-- Work instruction a --
In the zram-config thread below, list every value that the thread gives for the RemainAfterExit setting.

-- Source text --

Closed mstormi closed 3 years ago
cc: @holgerfriedrich
I'm not sure. I don't really have much time to debug today but I should be able to work on it tomorrow.
We may need to invest some time in making the ZRAM tool openHABian uses safer and more reliable. Perhaps after I finish #1055 I can look into rewriting and updating ZRAM.
@mstormi, I think I might have found it.
In the zram-config.service
file the line
RemainAfterExit=yes
Should be
RemainAfterExit=true
Try changing that and see if it works.
EDIT:
I don't think that actually works but here is a link that explains how to run a stop command before every shutdown.
systemd.service(5) manpage says
RemainAfterExit=
Takes a boolean value that specifies whether the service shall be considered active even when all its processes exited. Defaults to no.
so "no" is boolean according to devs?

-- Work instruction b --
From the records, copy out the lines without changes. Begin at the line that contains "Een glas alcohol", stop after the line that contains "ャンネルにて本日 4 月 11 日（月）より公開します。", and leave out the picture lines.

-- Exercise input --
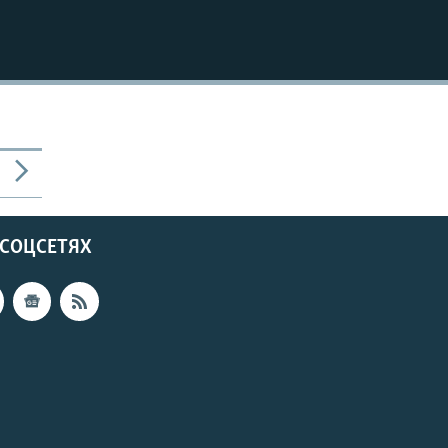
 СОЦСЕТЯХ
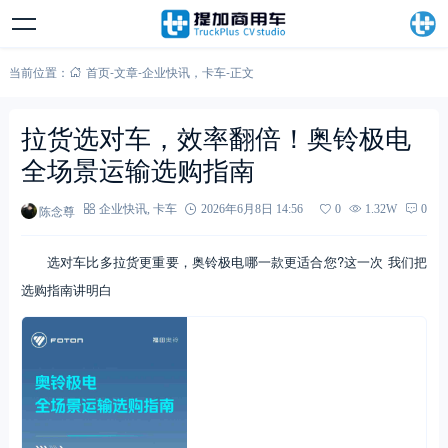
当前位置：
首页
-
文章
-
企业快讯
，
卡车
-
正文
拉货选对车，效率翻倍！奥铃极电
全场景运输选购指南
陈念尊
企业快讯
,
卡车
2026年6月8日 14:56
0
1.32W
0
选对车比多拉货更重要，奥铃极电哪一款更适合您?这一次 我们把
选购指南讲明白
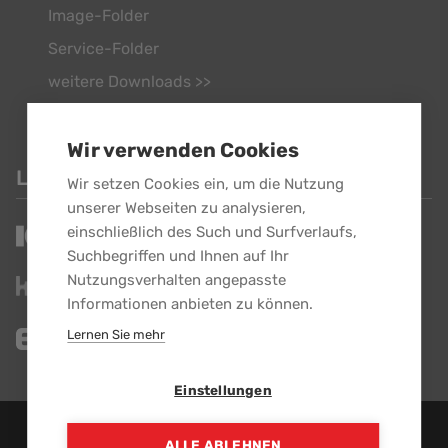
Image-Folder
Service-Folder
weitere Downloads >>
Wir verwenden Cookies
LINKS
Wir setzen Cookies ein, um die Nutzung
unserer Webseiten zu analysieren,
einschließlich des Such und Surfverlaufs,
Suchbegriffen und Ihnen auf Ihr
Nutzungsverhalten angepasste
Informationen anbieten zu können.
Lernen Sie mehr
Einstellungen
EBG GmbH - Alle Rechte vorbehalten.
ALLE ABLEHNEN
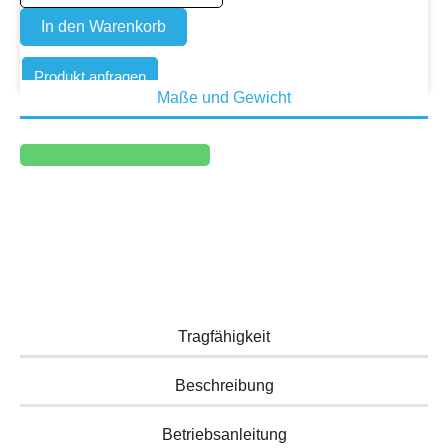
In den Warenkorb
Produkt anfragen
Maße und Gewicht
Zeichnungen öffnen
Tragfähigkeit
Beschreibung
Betriebsanleitung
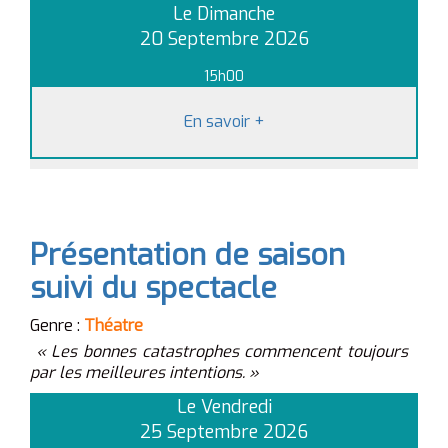
Le Dimanche
20 Septembre 2026
15h00
En savoir
+
Présentation de saison
suivi du spectacle
Genre :
Théatre
« Les bonnes catastrophes commencent toujours
par les meilleures intentions. »
Le Vendredi
25 Septembre 2026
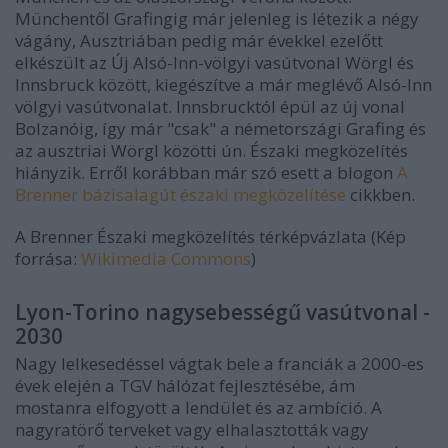
Münchentől Grafingig már jelenleg is létezik a négy
vágány, Ausztriában pedig már évekkel ezelőtt
elkészült az Új Alsó-Inn-völgyi vasútvonal Wörgl és
Innsbruck között, kiegészítve a már meglévő Alsó-Inn
völgyi vasútvonalat. Innsbrucktól épül az új vonal
Bolzanóig, így már "csak" a németországi Grafing és
az ausztriai Wörgl közötti ún. Északi megközelítés
hiányzik. Erről korábban már szó esett a blogon
A
Brenner bázisalagút északi megközelítése
cikkben.
A Brenner Északi megközelítés térképvázlata (Kép
forrása:
Wikimedia Commons
)
Lyon-Torino nagysebességű vasútvonal -
2030
Nagy lelkesedéssel vágtak bele a franciák a 2000-es
évek elején a TGV hálózat fejlesztésébe, ám
mostanra elfogyott a lendület és az ambíció. A
nagyratörő terveket vagy elhalasztották vagy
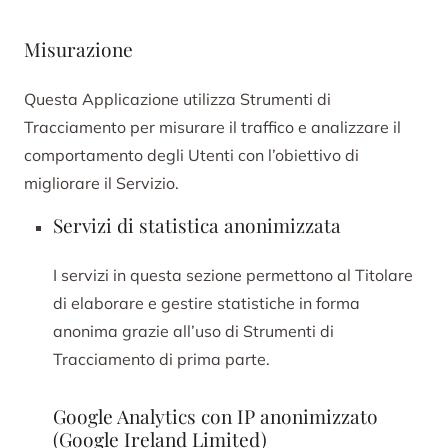
Misurazione
Questa Applicazione utilizza Strumenti di
Tracciamento per misurare il traffico e analizzare il
comportamento degli Utenti con l’obiettivo di
migliorare il Servizio.
Servizi di statistica anonimizzata
I servizi in questa sezione permettono al Titolare
di elaborare e gestire statistiche in forma
anonima grazie all’uso di Strumenti di
Tracciamento di prima parte.
Google Analytics con IP anonimizzato
(Google Ireland Limited)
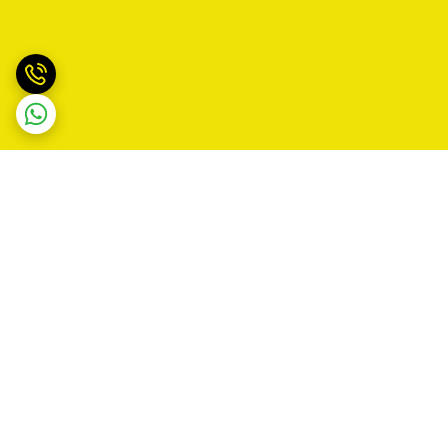
برگشت به بالا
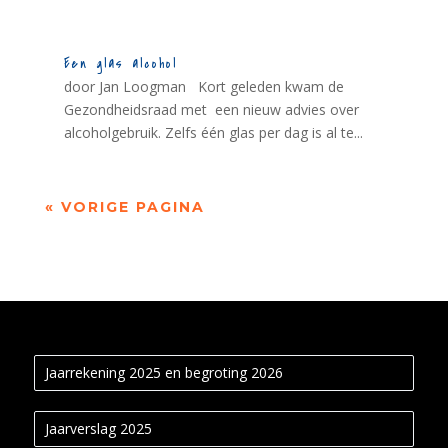
Een glas alcohol
door Jan Loogman Kort geleden kwam de
Gezondheidsraad met een nieuw advies over
alcoholgebruik. Zelfs één glas per dag is al te...
« VORIGE PAGINA
Jaarrekening 2025 en begroting 2026
Jaarverslag 2025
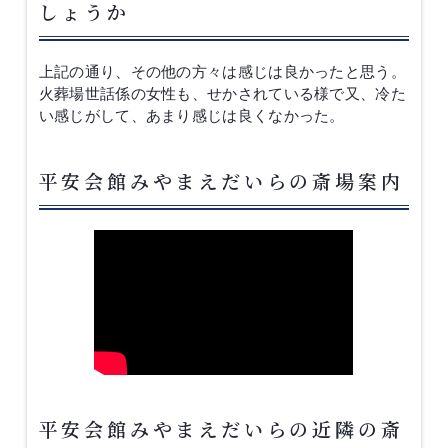
しょうか
上記の通り、その他の方々は感じは良かったと思う。
火葬場世話係の女性も、せかされている様で又、冷た
い感じがして、あまり感じは良くなかった。
平安会館みやまえだいらの斎場案内
平安会館みやまえだいらの近隣の斎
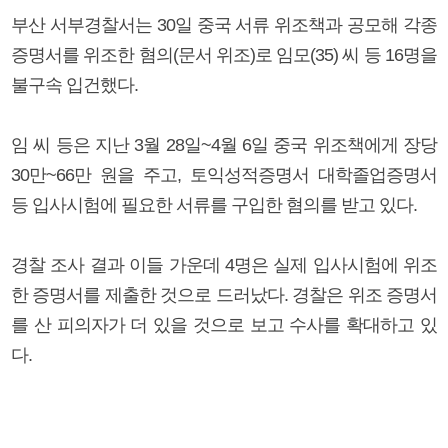
부산 서부경찰서는 30일 중국 서류 위조책과 공모해 각종
증명서를 위조한 혐의(문서 위조)로 임모(35) 씨 등 16명을
불구속 입건했다.
임 씨 등은 지난 3월 28일~4월 6일 중국 위조책에게 장당
30만~66만 원을 주고, 토익성적증명서 대학졸업증명서
등 입사시험에 필요한 서류를 구입한 혐의를 받고 있다.
경찰 조사 결과 이들 가운데 4명은 실제 입사시험에 위조
한 증명서를 제출한 것으로 드러났다. 경찰은 위조 증명서
를 산 피의자가 더 있을 것으로 보고 수사를 확대하고 있
다.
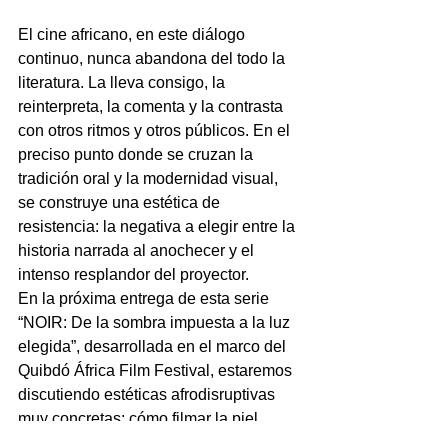
El cine africano, en este diálogo 
continuo, nunca abandona del todo la 
literatura. La lleva consigo, la 
reinterpreta, la comenta y la contrasta 
con otros ritmos y otros públicos. En el 
preciso punto donde se cruzan la 
tradición oral y la modernidad visual, 
se construye una estética de 
resistencia: la negativa a elegir entre la 
historia narrada al anochecer y el 
intenso resplandor del proyector.
En la próxima entrega de esta serie 
“NOIR: De la sombra impuesta a la luz 
elegida”, desarrollada en el marco del 
Quibdó África Film Festival, estaremos 
discutiendo estéticas afrodisruptivas 
muy concretas: cómo filmar la piel 
negra, cómo Kerry James Marshall 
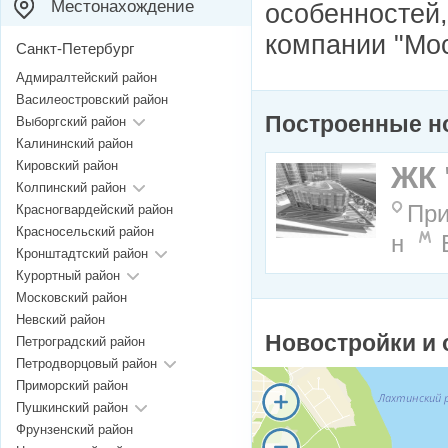
Местонахождение
особенностей,
компании "Мос
Санкт-Петербург
Адмиралтейский район
Василеостровский район
Построенные н
Выборгский район
Калининский район
Кировский район
ЖК 
Колпинский район
При
Красногвардейский район
Красносельский район
н
Кронштадтский район
Курортный район
Московский район
Невский район
Новостройки и 
Петроградский район
Петродворцовый район
Приморский район
Пушкинский район
Фрунзенский район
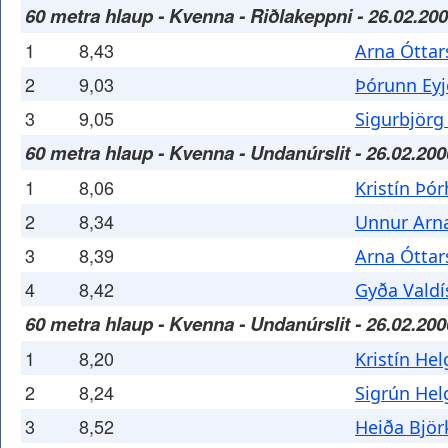
60 metra hlaup - Kvenna - Riðlakeppni - 26.02.20
1
8,43
Arna Óttar
2
9,03
Þórunn Eyj
3
9,05
Sigurbjör
60 metra hlaup - Kvenna - Undanúrslit - 26.02.200
1
8,06
Kristín Þór
2
8,34
Unnur Arna
3
8,39
Arna Óttar
4
8,42
Gyða Valdí
60 metra hlaup - Kvenna - Undanúrslit - 26.02.200
1
8,20
Kristín He
2
8,24
Sigrún He
3
8,52
Heiða Björk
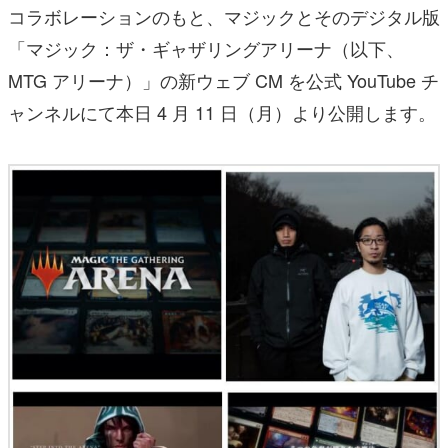
コラボレーションのもと、マジックとそのデジタル版
「マジック：ザ・ギャザリングアリーナ（以下、
MTG アリーナ）」の新ウェブ CM を公式 YouTube チ
ャンネルにて本日 4 月 11 日（月）より公開します。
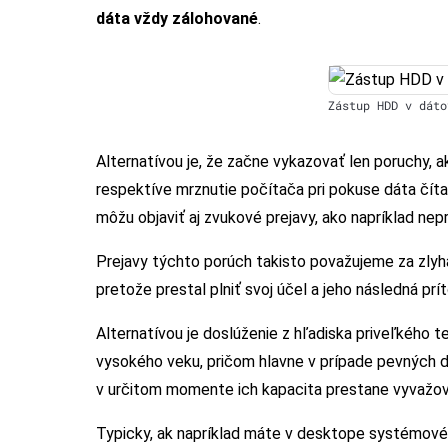
dáta vždy zálohované
.
Zástup HDD v dáto
Alternatívou je, že začne vykazovať len poruchy, 
respektíve mrznutie počítača pri pokuse dáta čít
môžu objaviť aj zvukové prejavy, ako napríklad nep
Prejavy týchto porúch takisto považujeme za zly
pretože prestal plniť svoj účel a jeho následná pr
Alternatívou je doslúženie z hľadiska priveľkého 
vysokého veku, pričom hlavne v prípade pevných dis
v určitom momente ich kapacita prestane vyvažova
Typicky, ak napríklad máte v desktope systémové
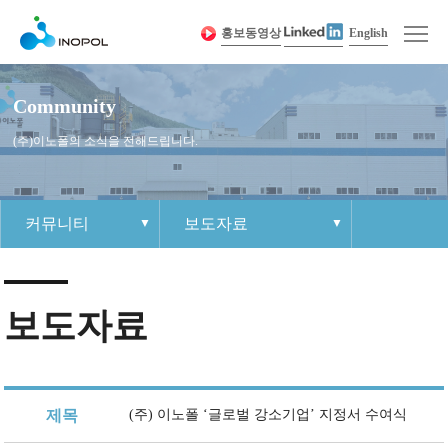
홍보동영상
English
Community
(주)이노폴의 소식을 전해드립니다.
커뮤니티
보도자료
회사소개
인사말
제품 경쟁력
이노폴 소식
인재상
1:1 문의하기
사이트맵
제품소개
회사연혁
제품정보
공지사항
조직문화
각 부 연락처
개인정보취급방침
보도자료
커뮤니티
경영이념
샘플요청
자료실
복리후생
견적요청
인재채용
인증 및 수상 현황
보도자료
채용절차
Contact Us
오시는 길
채용공고
제목
(주) 이노폴 ‘글로벌 강소기업’ 지정서 수여식
이노폴
조직도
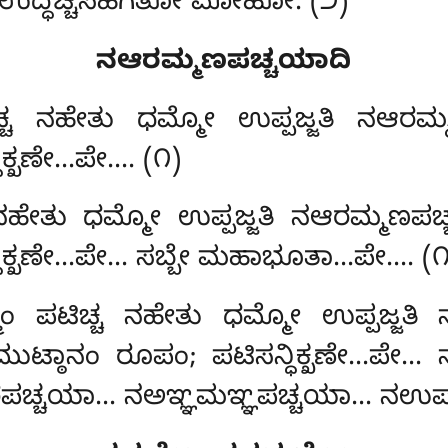
ಗತೋ ಉದ್ಧಚ್ಚಸಹಗತೋ ಮೋಹೋ. (೨)
ನಆರಮ್ಮಣಪಚ್ಚಯಾದಿ
್ಚ ನಹೇತು ಧಮ್ಮೋ ಉಪ್ಪಜ್ಜತಿ ನಆರಮ
ಿಕ್ಖಣೇ…ಪೇ…. (೧)
 ನಹೇತು ಧಮ್ಮೋ ಉಪ್ಪಜ್ಜತಿ ನಆರಮ್ಮಣಪಚ
್ಧಿಕ್ಖಣೇ…ಪೇ… ಸಬ್ಬೇ ಮಹಾಭೂತಾ…ಪೇ…. (೧
ಮಂ ಪಟಿಚ್ಚ ನಹೇತು ಧಮ್ಮೋ ಉಪ್ಪಜ್ಜತಿ
ತಸಮುಟ್ಠಾನಂ ರೂಪಂ; ಪಟಿಸನ್ಧಿಕ್ಖಣೇ…ಪೇ…
ರಪಚ್ಚಯಾ… ನಅಞ್ಞಮಞ್ಞಪಚ್ಚಯಾ… ನಉಪ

-- Your response a --
- yes
- true
- no

-- Your response b --
Een glas alcohol
door Jan Loogman Kort geleden kwam de
Gezondheidsraad met een nieuw advies over
alcoholgebruik. Zelfs één glas per dag is al te...
« VORIGE PAGINA
Jaarrekening 2025 en begroting 2026
Jaarverslag 2025
しょうか
上記の通り、その他の方々は感じは良かったと思う。
火葬場世話係の女性も、せかされている様で又、冷た
い感じがして、あまり感じは良くなかった。
平安会館みやまえだいらの斎場案内
平安会館みやまえだいらの近隣の斎
부산 서부경찰서는 30일 중국 서류 위조책과 공모해 각종
증명서를 위조한 혐의(문서 위조)로 임모(35) 씨 등 16명을
불구속 입건했다.
임 씨 등은 지난 3월 28일~4월 6일 중국 위조책에게 장당
30만~66만 원을 주고, 토익성적증명서 대학졸업증명서
등 입사시험에 필요한 서류를 구입한 혐의를 받고 있다.
경찰 조사 결과 이들 가운데 4명은 실제 입사시험에 위조
한 증명서를 제출한 것으로 드러났다. 경찰은 위조 증명서
를 산 피의자가 더 있을 것으로 보고 수사를 확대하고 있
다.
El cine africano, en este diálogo 
continuo, nunca abandona del todo la 
literatura. La lleva consigo, la 
reinterpreta, la comenta y la contrasta 
con otros ritmos y otros públicos. En el 
preciso punto donde se cruzan la 
tradición oral y la modernidad visual, 
se construye una estética de 
resistencia: la negativa a elegir entre la 
historia narrada al anochecer y el 
intenso resplandor del proyector.
En la próxima entrega de esta serie 
“NOIR: De la sombra impuesta a la luz 
elegida”, desarrollada en el marco del 
Quibdó África Film Festival, estaremos 
discutiendo estéticas afrodisruptivas 
muy concretas: cómo filmar la piel 
negra, cómo Kerry James Marshall 
Местонахождение
особенностей,
компании "Мос
Санкт-Петербург
Адмиралтейский район
Василеостровский район
Построенные н
Выборгский район
Калининский район
Кировский район
ЖК 
Колпинский район
При
Красногвардейский район
Красносельский район
н
Кронштадтский район
Курортный район
Московский район
Невский район
Новостройки и 
Петроградский район
Петродворцовый район
Приморский район
Пушкинский район
Фрунзенский район
60 metra hlaup - Kvenna - Riðlakeppni - 26.02.20
1
8,43
Arna Óttar
2
9,03
Þórunn Eyj
3
9,05
Sigurbjör
60 metra hlaup - Kvenna - Undanúrslit - 26.02.200
1
8,06
Kristín Þór
2
8,34
Unnur Arna
3
8,39
Arna Óttar
4
8,42
Gyða Valdí
60 metra hlaup - Kvenna - Undanúrslit - 26.02.200
1
8,20
Kristín He
2
8,24
Sigrún He
3
8,52
Heiða Björk
コラボレーションのもと、マジックとそのデジタル版
「マジック：ザ・ギャザリングアリーナ（以下、
MTG アリーナ）」の新ウェブ CM を公式 YouTube チ
ャンネルにて本日 4 月 11 日（月）より公開します。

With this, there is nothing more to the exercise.